日本地球惑星科学連合2022年大会

講演情報

[J] ポスター発表

セッション記号 S (固体地球科学) » S-TT 計測技術・研究手法

[S-TT41] ハイパフォーマンスコンピューティングが拓く固体地球科学の未来

2022年5月30日(月) 11:00 〜 13:00 オンラインポスターZoom会場 (25) (Ch.25)

コンビーナ:堀 高峰(独立行政法人海洋研究開発機構・地震津波海域観測研究開発センター)、コンビーナ:八木 勇治(国立大学法人 筑波大学大学院 生命環境系)、汐見 勝彦(国立研究開発法人防災科学技術研究所)、座長:堀 高峰(国立研究開発法人海洋研究開発機構)

11:00 〜 13:00

[STT41-P01] Optimization of the integrated tsunami analysis code JAGURS for Earth Simulator 4

*今井 健太郎1馬場 俊孝2、今任 嘉幸1、上原 均1、加藤 季広3堀 高峰1 (1.国立研究開発法人 海洋研究開発機構、2.徳島大学、3.NEC)

キーワード:津波、スーパーコンピュータ、数値計算

Japan Agency for Marine-Earth Science and Technology (JAMSTEC) has been developing an integrated tsunami analysis code, JAGURS. JAGURS code has various higher-order analysis functions that can be used to analyze nonlinear long wave theory used for tsunami hazard mapping, considers dispersion effects (Baba et al, 2021), seawater compressibility and elastic deformation of the earth's crust due to seawater loading (Baba et al., 2017), and submarine landslide tsunamis (Baba et al., 2019).
JAMSTEC has also been actively introducing high-performance computing hardware, and in FY2020 launched Earth Simulator 4 (ES4), a multi-architecture supercomputer based on AMD CPUs combined with NEC's Vector Engine and NVIDIA's A100 GPU. ES4 has a vector arithmetic performance ratio of about 4.8 times that of Earth Simulator 3 (ES3) per single core, and a theoretical computing performance of 19.5 PFLOPS for the entire system.

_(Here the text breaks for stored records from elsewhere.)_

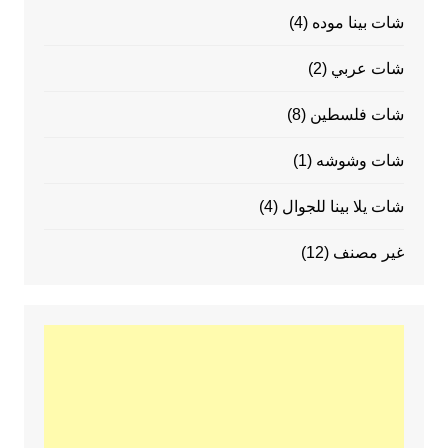
شات بينا موده
(4)
شات عربي
(2)
شات فلسطين
(8)
شات وشوشه
(1)
شات يلا بينا للجوال
(4)
غير مصنف
(12)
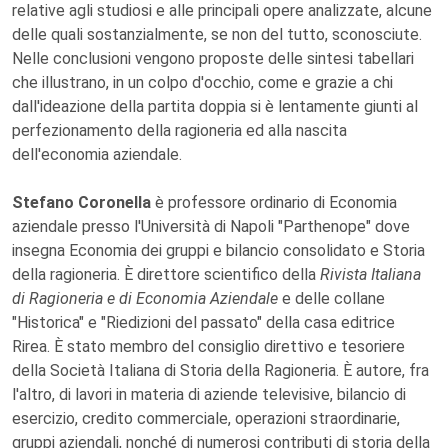
relative agli studiosi e alle principali opere analizzate, alcune
delle quali sostanzialmente, se non del tutto, sconosciute.
Nelle conclusioni vengono proposte delle sintesi tabellari
che illustrano, in un colpo d'occhio, come e grazie a chi
dall'ideazione della partita doppia si è lentamente giunti al
perfezionamento della ragioneria ed alla nascita
dell'economia aziendale.
Stefano Coronella
è professore ordinario di Economia
aziendale presso l'Università di Napoli "Parthenope" dove
insegna Economia dei gruppi e bilancio consolidato e Storia
della ragioneria. È direttore scientifico della
Rivista Italiana
di Ragioneria e di Economia Aziendale
e delle collane
"Historica" e "Riedizioni del passato" della casa editrice
Rirea. È stato membro del consiglio direttivo e tesoriere
della Società Italiana di Storia della Ragioneria. È autore, fra
l'altro, di lavori in materia di aziende televisive, bilancio di
esercizio, credito commerciale, operazioni straordinarie,
gruppi aziendali, nonché di numerosi contributi di storia della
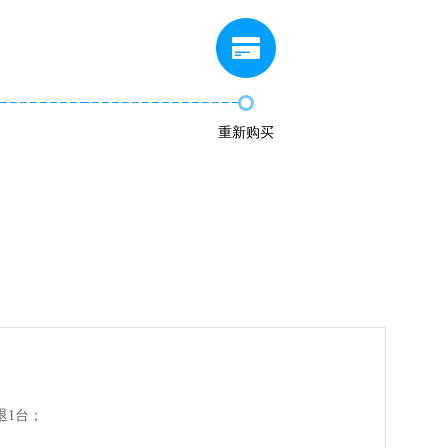
重新购买
退1台；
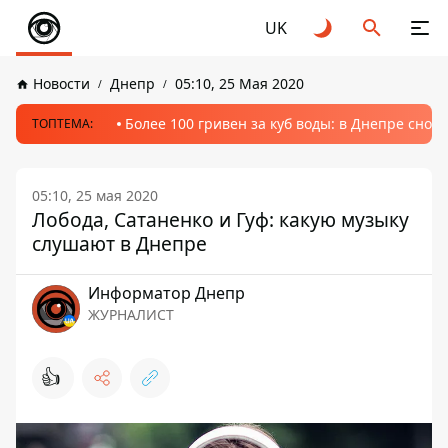
UK
Новости
Днепр
05:10, 25 Мая 2020
Более 100 гривен за куб воды: в Днепре сно
ТОПТЕМА:
05:10, 25 мая 2020
Лобода, Сатаненко и Гуф: какую музыку
слушают в Днепре
Информатор Днепр
ЖУРНАЛИСТ
👍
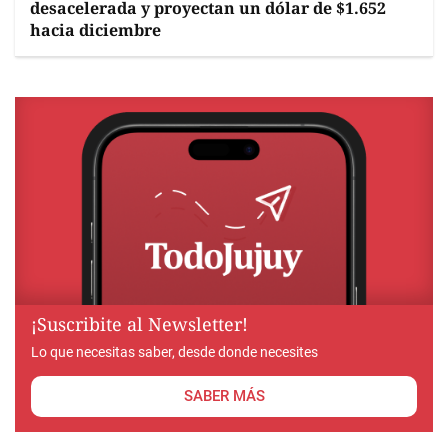
desacelerada y proyectan un dólar de $1.652
hacia diciembre
¡Suscribite al Newsletter!
Lo que necesitas saber, desde donde necesites
SABER MÁS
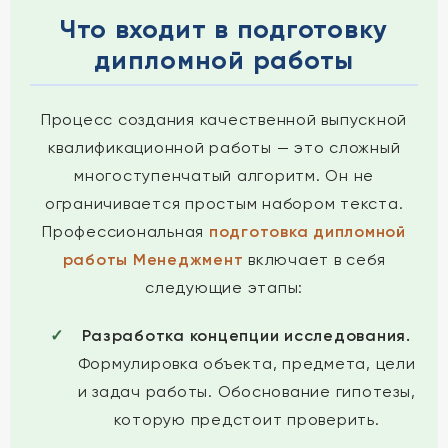
Что входит в подготовку
дипломной работы
Процесс создания качественной выпускной
квалификационной работы — это сложный
многоступенчатый алгоритм. Он не
ограничивается простым набором текста.
Профессиональная
подготовка дипломной
работы Менеджмент
включает в себя
следующие этапы:
Разработка концепции исследования.
Формулировка объекта, предмета, цели
и задач работы. Обоснование гипотезы,
которую предстоит проверить.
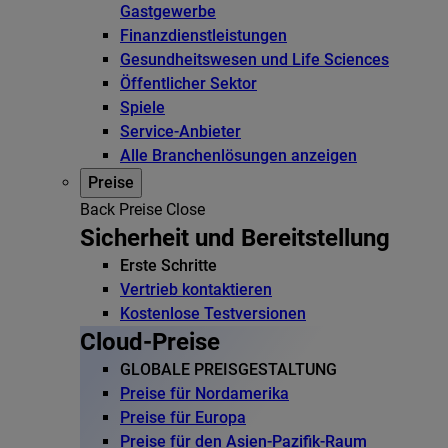
Gastgewerbe
Finanzdienstleistungen
Gesundheitswesen und Life Sciences
Öffentlicher Sektor
Spiele
Service-Anbieter
Alle Branchenlösungen anzeigen
Preise
Back
Preise
Close
Sicherheit und Bereitstellung
Erste Schritte
Vertrieb kontaktieren
Kostenlose Testversionen
Cloud-Preise
GLOBALE PREISGESTALTUNG
Preise für Nordamerika
Preise für Europa
Preise für den Asien-Pazifik-Raum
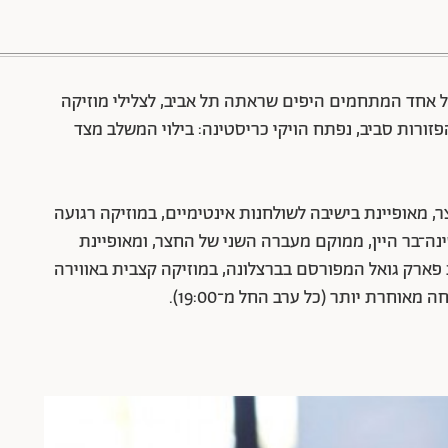
88 שיתופים | 132 צפיות
ל אחד המתחמים היפים שראתה תל אביב, לצלילי מוזיקה
זורות סביב, נפתח הויקי כריסטינה: בילוי המשלב מצד
 מאופיינת בישיבה לשולחנות אינטימיים, במוזיקה רגועה
־בר היין, ממוקם מעברה השני של החצר, ומאופיינת
פארק גואל המפורסם בברצלונה, במוזיקה קצבית באווירה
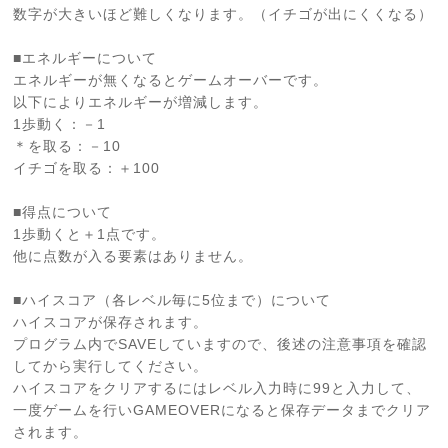
数字が大きいほど難しくなります。（イチゴが出にくくなる）
■エネルギーについて
エネルギーが無くなるとゲームオーバーです。
以下によりエネルギーが増減します。
1歩動く：－1
＊を取る：－10
イチゴを取る：＋100
■得点について
1歩動くと＋1点です。
他に点数が入る要素はありません。
■ハイスコア（各レベル毎に5位まで）について
ハイスコアが保存されます。
プログラム内でSAVEしていますので、後述の注意事項を確認
してから実行してください。
ハイスコアをクリアするにはレベル入力時に99と入力して、
一度ゲームを行いGAMEOVERになると保存データまでクリア
されます。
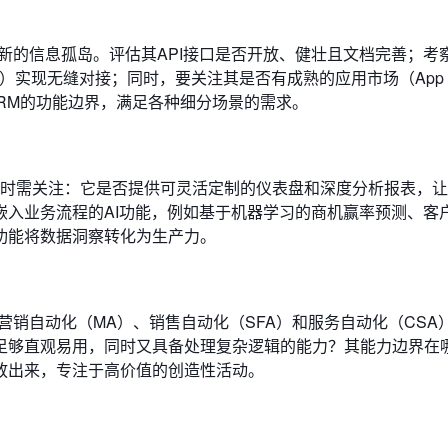
新的信息孤岛。评估其API接口是否开放、健壮且文档完善；考
信）实现无缝对接；同时，要关注其是否有成熟的应用市场（App
延展CRM的功能边界，满足各种细分场景的需求。
。评估时需关注：它是否提供可灵活定制的仪表盘和深度分析报表，
嵌入业务流程的AI功能，例如基于机器学习的商机赢率预测、客
功能将数据洞察转化为生产力。
营销自动化（MA）、销售自动化（SFA）和服务自动化（CSA
足够直观易用，同时又具备处理复杂逻辑的能力？其能力边界在
放出来，专注于高价值的创造性活动。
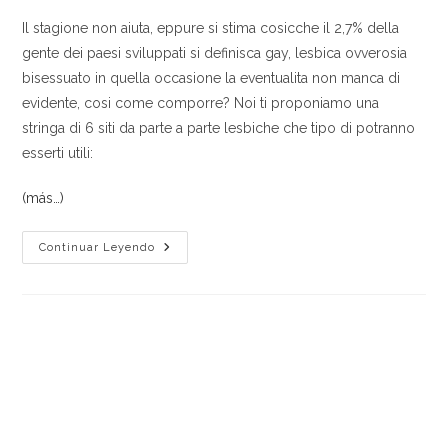
Il stagione non aiuta, eppure si stima cosicche il 2,7% della
gente dei paesi sviluppati si definisca gay, lesbica ovverosia
bisessuato in quella occasione la eventualita non manca di
evidente, cosi come comporre? Noi ti proponiamo una
stringa di 6 siti da parte a parte lesbiche che tipo di potranno
esserti utili:
(más…)
Incontri
Continuar Leyendo
Per
Mezzo
Di
Lesbiche:
6
Siti
Addirittura
Chat
Perche
Devi
Interamente
Apprendere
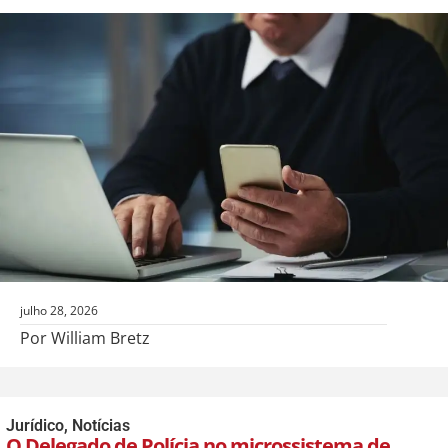
julho 28, 2026
Por William Bretz
Jurídico
,
Notícias
O Delegado de Polícia no microssistema de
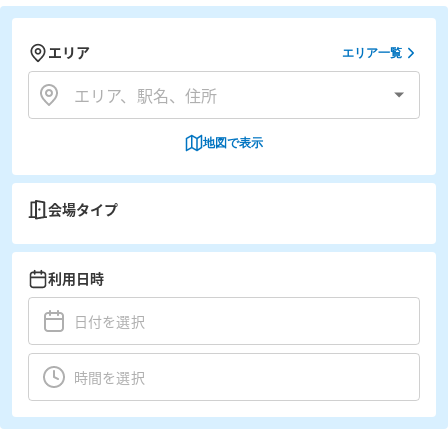
エリア
エリア一覧
地図で表示
会場タイプ
利用日時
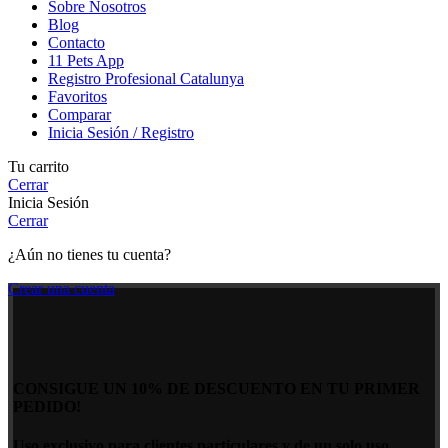
Sobre Nosotros
Blog
Contacto
11 Pets App
Registro Profesional Catalunya
Favoritos
Comparar
Inicia Sesión / Registro
Tu carrito
Cerrar
Inicia Sesión
Cerrar
¿Aún no tienes tu cuenta?
Crear una cuenta
CONSIGUE UN 10% DE DESCUENTO EN TU PRIMER
PEDIDO!
Uso exclusivo para clientes particulares y de un solo uso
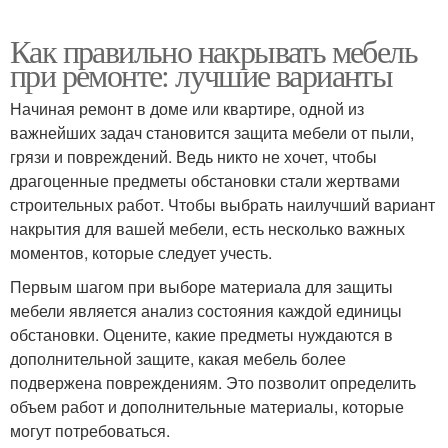
Как правильно накрывать мебель
при ремонте: лучшие варианты
Начиная ремонт в доме или квартире, одной из
важнейших задач становится защита мебели от пыли,
грязи и повреждений. Ведь никто не хочет, чтобы
драгоценные предметы обстановки стали жертвами
строительных работ. Чтобы выбрать наилучший вариант
накрытия для вашей мебели, есть несколько важных
моментов, которые следует учесть.
Первым шагом при выборе материала для защиты
мебели является анализ состояния каждой единицы
обстановки. Оцените, какие предметы нуждаются в
дополнительной защите, какая мебель более
подвержена повреждениям. Это позволит определить
объем работ и дополнительные материалы, которые
могут потребоваться.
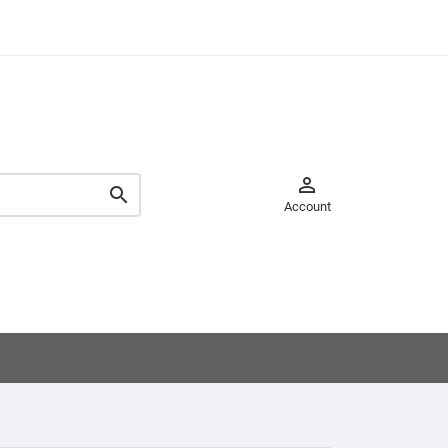


Account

Various scientific and technological codes have been optimized and utilized for the ES series, including JAGURS.
JAGURS is still being optimized and tuned for ES4, and is being used to understand large earthquakes using high-precision numerical tsunami analysis (e.g., Kusumoto et al., 2021).
In this presentation, we report the effect of optimization tuning for ES4 of JAGURS and the performance evolution from ES3.
Nonlinear long wave theory (Case 1) and nonlinear dispersive wave theory (Case 2) were selected as model case to be optimized for JAGURS code. For these codes, basic performance information was collected in ES3, and these codes were transplanted to ES4 system, and computations were run under similar boundary conditions to confirm stable operation. As a result, the computational performance ratio compared to ES3 was over 2x in Case 1 and less than 2x in Case 2. In addition, we collected information on the computational load of each subroutine to find it with the highest load. The subroutines with high computational load were then optimized for ES4. This optimization resulted in the computing performance ratio of about 3x in Case 1, suggesting that ES4 is effective in improving computing performance. On the other hand, in Case 2, the performance ratio was remained less than 2x, suggesting that the memory transfer performance had a significant impact on the computing performance improvement.